** Source text **
■ ■ ■

In relation to the fit and proper person test, one danger is that because so many members of the BSkyB board have been there for way in excess of the eight years that is now considered to be the maximum time that people can be considered as an independent director, to all intents and purposes none of that board’s members is now an independent director. That is bad for BSkyB. I could go on at great length about why BSkyB operates on a monopolistic basis. It uses its application programming interface, its operating system and its hoovering up of rights, in a way, to crowd out any new entrants to the market. Broadcasting is always intrinsically prone to monopoly, because it costs a lot to make a programme and relatively little to give it to 1,000 people, rather than to 2,000, 3,000 or 4,000. That is why statutory intervention is needed.

We need reform in relation to seeking redress. I have already mentioned the powers that a new body might have, but we also need legal redress through the courts that is cheaper than the present arrangements. Let me give figures in relation to myself. I was awarded £30,000 in a settlement. My legal costs came to some £300,000 and are being paid by News International because of the settlement. That is the normal proportion in such situations. The maximum that has ever been awarded in a privacy case by the courts is £60,000, yet if people go to court in a privacy case their costs will be between £300,000 and £500,000 and they may have to meet the costs of the other side as well, which might be in excess of that.

■ ■ ■

Please state the largest amount ever awarded by the courts in a privacy case, according to the source text. The entries that follow have no connection to the source text.

■ ■ ■

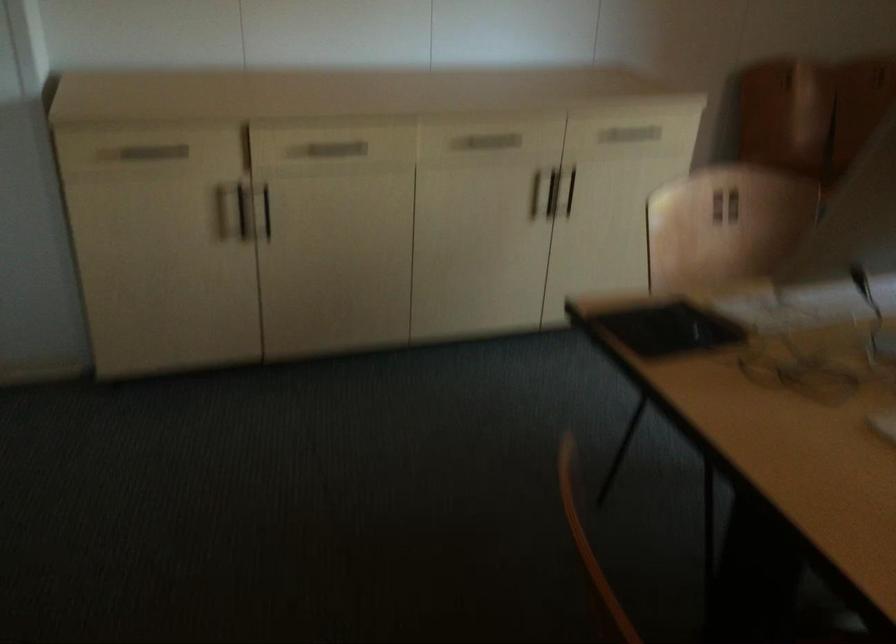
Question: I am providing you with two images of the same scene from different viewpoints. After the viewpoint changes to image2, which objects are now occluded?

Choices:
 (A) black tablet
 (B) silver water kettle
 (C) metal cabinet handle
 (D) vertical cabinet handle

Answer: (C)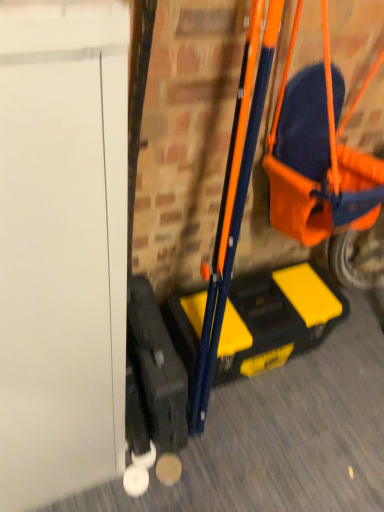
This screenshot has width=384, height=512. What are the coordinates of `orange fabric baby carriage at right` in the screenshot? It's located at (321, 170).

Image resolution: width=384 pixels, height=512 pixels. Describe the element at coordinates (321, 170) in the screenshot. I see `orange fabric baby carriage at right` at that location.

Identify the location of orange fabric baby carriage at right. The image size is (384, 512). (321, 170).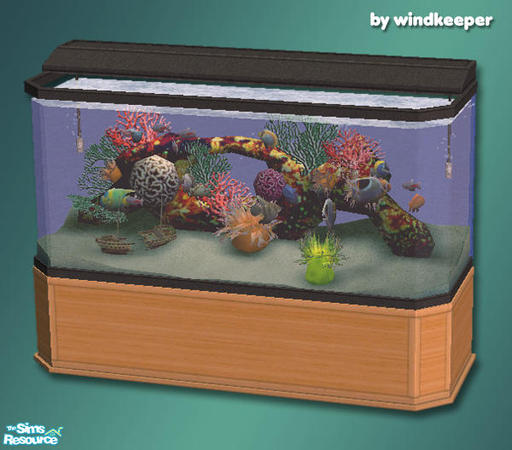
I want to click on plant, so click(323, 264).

■ ■ ■

** Answer for the task **
£60,000